* [WHAT YOU WILL DO]
Please find the lines in the following records that hold "source", and copy them.

EXERCISE INPUTS section start

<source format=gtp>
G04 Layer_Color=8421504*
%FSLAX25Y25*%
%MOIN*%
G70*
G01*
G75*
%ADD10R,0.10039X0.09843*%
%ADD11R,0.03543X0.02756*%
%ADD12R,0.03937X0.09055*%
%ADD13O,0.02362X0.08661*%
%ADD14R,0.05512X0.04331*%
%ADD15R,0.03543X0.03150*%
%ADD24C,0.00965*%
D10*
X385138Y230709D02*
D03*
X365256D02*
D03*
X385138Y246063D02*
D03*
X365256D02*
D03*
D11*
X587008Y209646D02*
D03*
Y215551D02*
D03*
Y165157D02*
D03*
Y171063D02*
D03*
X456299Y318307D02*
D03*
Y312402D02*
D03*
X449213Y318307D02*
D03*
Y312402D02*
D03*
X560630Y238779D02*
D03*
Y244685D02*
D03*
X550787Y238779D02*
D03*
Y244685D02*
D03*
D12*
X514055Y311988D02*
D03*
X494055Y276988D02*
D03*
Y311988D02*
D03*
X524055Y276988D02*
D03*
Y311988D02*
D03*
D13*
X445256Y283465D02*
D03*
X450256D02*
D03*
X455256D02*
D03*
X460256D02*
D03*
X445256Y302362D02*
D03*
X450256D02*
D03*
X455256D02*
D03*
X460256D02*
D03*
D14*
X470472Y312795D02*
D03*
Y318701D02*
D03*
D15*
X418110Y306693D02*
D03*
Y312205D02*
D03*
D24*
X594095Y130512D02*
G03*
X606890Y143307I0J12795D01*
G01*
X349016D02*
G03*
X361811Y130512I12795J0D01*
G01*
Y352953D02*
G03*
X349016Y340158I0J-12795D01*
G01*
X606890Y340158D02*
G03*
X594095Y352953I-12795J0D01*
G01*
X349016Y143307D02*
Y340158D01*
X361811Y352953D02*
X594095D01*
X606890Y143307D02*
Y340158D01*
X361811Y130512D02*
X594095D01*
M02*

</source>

EXERCISE INPUTS section end
EXERCISE INPUTS section start

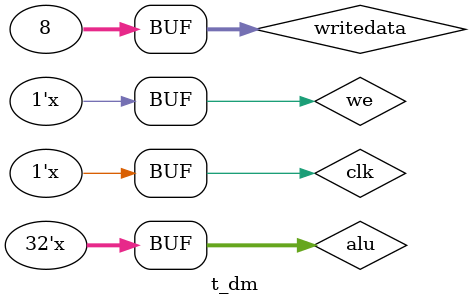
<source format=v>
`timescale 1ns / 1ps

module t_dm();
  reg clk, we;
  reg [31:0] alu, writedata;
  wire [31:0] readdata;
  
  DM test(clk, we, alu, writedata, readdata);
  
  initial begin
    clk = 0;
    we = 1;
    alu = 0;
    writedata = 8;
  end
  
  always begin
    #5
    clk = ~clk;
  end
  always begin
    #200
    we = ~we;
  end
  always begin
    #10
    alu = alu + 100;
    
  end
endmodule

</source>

EXERCISE INPUTS section end

* [OUTPUT OF THE TASK]
<source format=gtp>
</source>
<source format=v>
</source>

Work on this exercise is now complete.